There are still times I show up as a dead player, but I am attempting to live play as best as I can, and when David reached out to me in December about the prospect of doing a course together, it became clear to us that becoming a live player was the thing we wanted to do. It was the thing we desired to do.

The phenomena of the ‘desire path’ is related to all of this. A desire path describes a path that is revealed from erosion by human foot traffic. They usually appear because constructed paths are not the most effective to get to one’s destination, and sometimes going “off the beaten path” becomes the best path.

This is what live players not only need to do, but this is what live players are called to do. Desire paths are needed today, on a collective scale, more than ever. The old paths, the ones the dead players are walking on, will not be the paths that will inspire a new world to emerge. The good news is that desire paths are the paths that make us come alive, so perhaps “aliveness path” is a better phrase to use here.
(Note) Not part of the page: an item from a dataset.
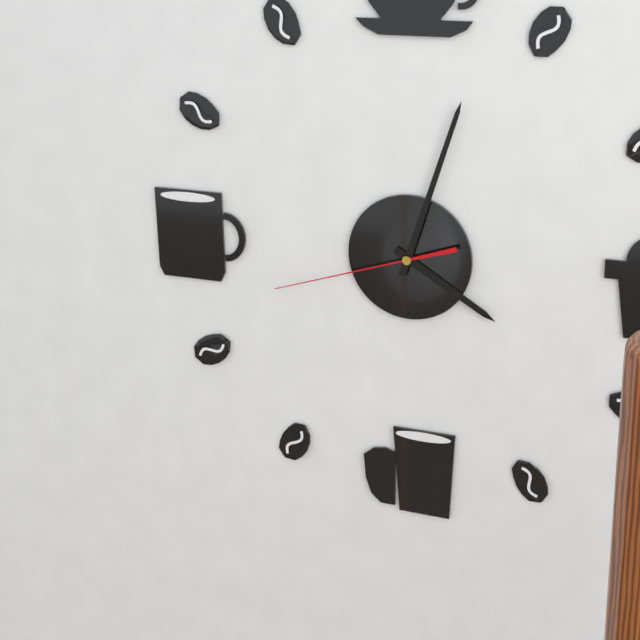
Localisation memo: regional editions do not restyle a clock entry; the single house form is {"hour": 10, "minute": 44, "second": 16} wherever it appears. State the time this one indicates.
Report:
{"hour": 4, "minute": 3, "second": 42}
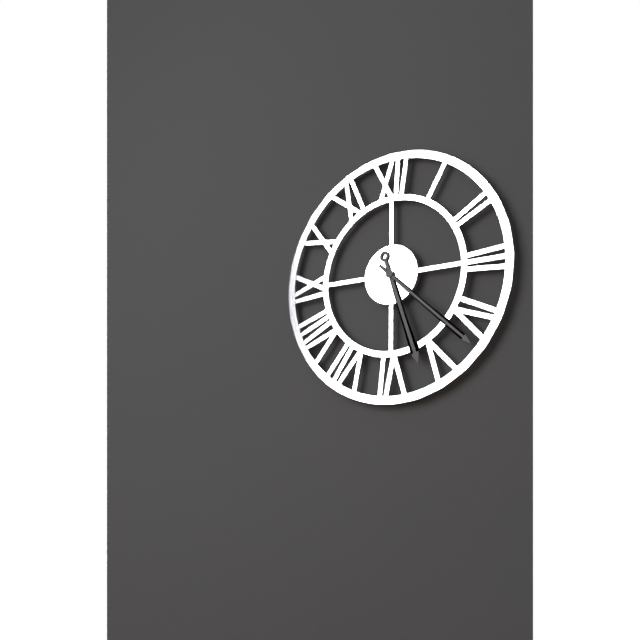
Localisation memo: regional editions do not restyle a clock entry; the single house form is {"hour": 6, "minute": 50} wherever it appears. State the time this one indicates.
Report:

Overall, I am not viewing this thing as a course, and prefer to use the word ‘journey’ instead, a journey that helps us walk down a new path that makes us come alive. To be clear, David and I are not ‘epistemic authorities’ on how to be a live player, as such a thing does not exist, but both of us are experts at designing experiences, hopefully beautiful ones.

We have designed this experience as a journey for you to discover how to become a live player, and to walk down your aliveness path. The good news is that you do not have to do this alone, and moreover, we cannot do this alone.